As the kitten was likeliest to let her approach it, and she was not heavy, Louisa decided the task was hers: she sprang up, and was reaching out to the animal almost before Valentine could call out to her to be careful. In a moment she had the squirming bundle safely tucked under her arm. Now came the descent, which, on looking down, she found to be further, and more difficult, than she had anticipated. A dizzy glance showed her the faces of Valentine, looking crossly anxious, Kate, looking amazed, and Mr Tresilian, wryly amused. Her pride overcame her alarm – it would be too ridiculous to have to be rescued in turn – and crying, ‘No, no need,’ to Valentine’s declaration that he was going to fetch a ladder, she scrambled down, completing the descent with a jump that she flattered herself appeared easy and graceful, though it sent such a stinging shock through the soles of her feet that she had to bite her lip to stop herself yelping aloud.
She concealed her pain amid Valentine’s reproaches and Kate’s thanks, though Mr Tresilian’s grey, observant eye seemed to suspect it; and then, on turning towards the house, had the disagreeable surprise of seeing Mr Pearce Lynley standing in the window of the breakfast-parlour, with an expression on his face suggestive of his having witnessed the entire spectacle.
‘Ah, you have a visitor,’ Mr Tresilian said. ‘Come, Kate, stow that wild beast in the basket, and let’s be off.’
‘Oh, won’t you stay?’ Louisa urged.
‘Why? Mr Lynley hasn’t come here to see us,’ Mr Tresilian said.
‘But consider how it will look, if you go away without speaking to him – at least to give him good day.’
‘It will not look like anything,’ he said in his most phlegmatic way; and he and Kate departed by the shrubbery-path, leaving Louisa to her fate, and to the difficulty of getting into the house without limping.
In the breakfast-parlour Mr Lynley stood ready with his crisp bow and short words of greeting: tall, well-dressed, smoothly barbered – absolutely in possession of himself and of the room, though it was not the room in which callers were usually received, as he was prompt to point out.
‘The girl showed me in here, for some reason. I did not recognise her. New, I think. It allowed me, at any rate, to view your activities in the garden. Miss Carnell, I hope you took no hurt.’
‘None at all, thank you, sir,’ Louisa said, reaching her seat with relief.
‘One would have supposed the job more apt for a servant,’ Mr Lynley went on, seating himself and glancing critically around the room. ‘You have not suffered a general exodus from the kitchens, I hope. I have known it happen: when the strong hand of the master is removed, they miss it, and fancy themselves disaffected, and are often wilful enough to take themselves off to a worse place.’
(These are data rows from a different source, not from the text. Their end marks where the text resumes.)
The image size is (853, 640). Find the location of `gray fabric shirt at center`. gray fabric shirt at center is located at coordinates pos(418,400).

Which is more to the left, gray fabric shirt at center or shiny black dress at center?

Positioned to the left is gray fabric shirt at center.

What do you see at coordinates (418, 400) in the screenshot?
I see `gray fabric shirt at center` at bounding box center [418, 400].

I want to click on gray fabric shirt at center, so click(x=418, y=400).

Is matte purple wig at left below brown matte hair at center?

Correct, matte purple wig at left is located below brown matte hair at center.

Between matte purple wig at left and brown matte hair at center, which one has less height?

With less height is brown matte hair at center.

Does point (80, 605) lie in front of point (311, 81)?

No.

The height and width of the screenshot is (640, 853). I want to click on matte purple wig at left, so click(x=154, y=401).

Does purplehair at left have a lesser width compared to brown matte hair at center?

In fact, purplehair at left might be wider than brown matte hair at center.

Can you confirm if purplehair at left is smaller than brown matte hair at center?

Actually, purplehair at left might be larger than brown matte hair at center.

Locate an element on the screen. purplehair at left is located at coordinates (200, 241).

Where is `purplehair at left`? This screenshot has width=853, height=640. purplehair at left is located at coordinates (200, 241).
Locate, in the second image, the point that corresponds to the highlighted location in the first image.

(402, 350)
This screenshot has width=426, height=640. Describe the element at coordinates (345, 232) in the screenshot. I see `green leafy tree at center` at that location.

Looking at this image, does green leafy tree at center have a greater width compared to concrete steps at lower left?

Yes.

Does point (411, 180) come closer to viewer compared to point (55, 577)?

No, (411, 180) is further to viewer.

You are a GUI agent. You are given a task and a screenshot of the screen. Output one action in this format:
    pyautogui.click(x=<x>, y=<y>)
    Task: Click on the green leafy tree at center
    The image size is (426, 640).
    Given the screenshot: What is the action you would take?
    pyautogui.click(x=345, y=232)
‘I don’t know about a strong hand – but of course Pennacombe
has
a master, Mr Lynley,’ Valentine said, quite temperately.
‘To be sure: and I wish you well of it, Mr Carnell. Naturally anything more approaching to congratulation must be inappropriate in the circumstances. Even at the distance of many months, commiseration has the precedence. – I hope you are bearing up against your loss. It was no common one: men of Sir Clement’s character are not often to be encountered. The news was a very great grief to me.’ All this was pronounced with marble calm. ‘My sorrow was the more intense in that I could not be here to pay my respects, and to offer you whatever service I might, at a time when you must have been sorely in need.’
‘Thank you, Mr Lynley,’ Louisa said, ‘but we managed tolerably without you.’
‘If it had only lain in my power to return to Devonshire,’ Mr Lynley continued, taking no more notice of this than of a clock striking the hour, ‘but Mrs Poulter was so ill, and her affairs so in need of direction, that I could not be spared.’
‘Your grandmother is recovered now, I hope,’ Valentine said.
‘Her health is not secure, but the crisis is past. It is important that she suffer no agitation of the nerves.’